Doremus & Co., the premier b-to-b ad agency within the Omnicom Group, has a single-minded focus: understanding how executives and corporate investors make business decisions, and creating campaigns that directly target their needs.
The agency achieved its fifth straight year of more than 20% revenue growth in 2000 and has doubled billings since 1996. Its 2000 revenue was $46 million, virtually all of which was b-to-b, with the exception of about $1 million in consumer advertising for Guardian Insurance Co.
"So much of what’s done in business is about the very important decisions that affect your life, your legacy and your business," said Lou Rubin, chief marketing officer at Doremus. "We come up with a unique and differentiating positioning platform for clients to transform the entire enterprise," he said.
Most of the campaigns Doremus creates for clients use fully integrated media, but the company is particularly dedicated to using the Internet as part of the overall marketing mix.
"I have been extremely impressed with the strategic way they have approached the Internet for the b-to-b advertiser," said Rudy Grahn, analyst at Jupiter Media Metrix Inc. "Their sophisticated understanding of the interactive space makes them absolutely uniquely positioned to exploit the dynamic capabilities of the Internet for the b-to-b advertiser."
The agency, which was founded in 1903 as the in-house ad agency for Dow Jones & Co. Inc., was spun off in the 1930s as an independent agency. It was acquired by BBDO Worldwide in 1982. When Omnicom was formed in 1986, Doremus was made an independent agency as part of the group. Recently, it has produced several award-winning campaigns for b-to-b clients such as ITT Industries Inc., Hitachi America Ltd. and Saba Software Inc.
For a campaign repositioning ITT, which garnered an Addy Gold Award in 2000, Doremus created the theme "Engineered for life," to communicate the relevance of ITT’s industrial products to life. The objective was to raise awareness among users of ITT’s vast product line, which ranges from industrial pumps to computer switches.
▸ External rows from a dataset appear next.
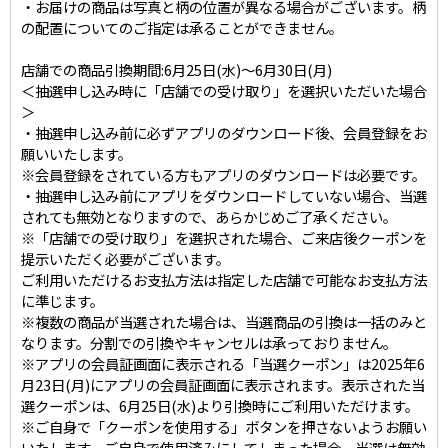
・お届けの商品は写真と柄の位置が異なる場合がございます。柄
の配置についてのご指定は承ることができません。
店舗での商品引換期間:6月25日(水)～6月30日(月)
＜抽選申し込み時に「店舗での受け取り」を選択いただいた場合
＞
・抽選申し込み前に必ずアプリのダウンロード後、会員登録をお
願いいたします。
※会員登録をされている方もアプリのダウンロードは必要です。
・抽選申し込み前にアプリをダウンロードしていない場合、当選
されても無効となりますので、あらかじめご了承ください。
※「店舗での受け取り」を選択された場合、ご来店後クーポンを
提示いただく必要がございます。
ご利用いただけるお支払方法は指定した店舗で可能なお支払方法
に準じます。
※複数の商品が当選された場合は、当選商品の引換は一括のみと
なります。分割での引換やキャンセルは承っておりません。
※アプリの会員証画面に表示される「当選クーポン」は2025年6
月23日(月)にアプリの会員証画面に表示されます。表示された当
選クーポンは、6月25日(水)より引換時にご利用いただけます。
※ご自身で「クーポンを使用する」ボタンを押さないようお願い
いたします。ご自身で使用済みにしてしまった場合、当選は無効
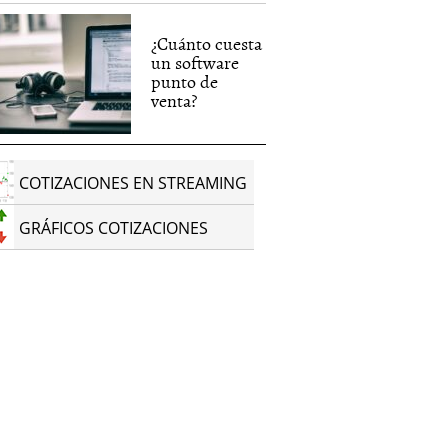
¿Cuánto cuesta
un software
punto de
venta?
COTIZACIONES EN STREAMING
GRÁFICOS COTIZACIONES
The campaign launched in the spring of 2000, including TV, print, online, an extensive Web site, events and PR, and included everyday scenes of people at work—from farmers to doctors—using ITT’s products.
"It gave the company a soul," Rubin said. "It gave everyone at the company a fundamental pride and an understanding that no matter what they did, even making a miniature switch that goes on the back of a computer, or night-vision goggles, it all meant something."
"It helped break us out of the mold of being a traditional industrial advertiser," said Tom Martin, senior VP and director-corporate relations for ITT Industries. After ITT’s relaunch, the company moved from No. 9 on Fortune’s list of most admired companies in 1999 to No. 2 in 2000, and No. 3 in 2001. "Doremus has a high level of proficiency in strategic work, creative development and account service," Martin said. "They’re very good at focusing on b-to-b."
For Corning Inc., Doremus was challenged with creating a repositioning campaign for the manufacturer of glass and fiber optics products, which had not done any b-to-b advertising since World War II, when it manufactured glass lenses for warships. When Doremus pitched for the account, those antiquated print ads were still hanging on the company’s walls, Rubin said. "They had a real perceptual problem," he said. "People still thought of them as the company that made Pyrex dishes."
So in December, Doremus launched a fully integrated campaign for Corning that included TV, print, online, PR, direct mail, events and an intranet site for employees. The message was that no matter what happens in the future, Corning would play a role in it through its fiber optic networks and optimal networking.
"We wanted to find an agency where our account would get the focus, attention and care we felt it deserved," said David Caplan, a Corning spokesman. "They have just been great in terms of understanding our needs and understanding what we’re trying to accomplish," he said.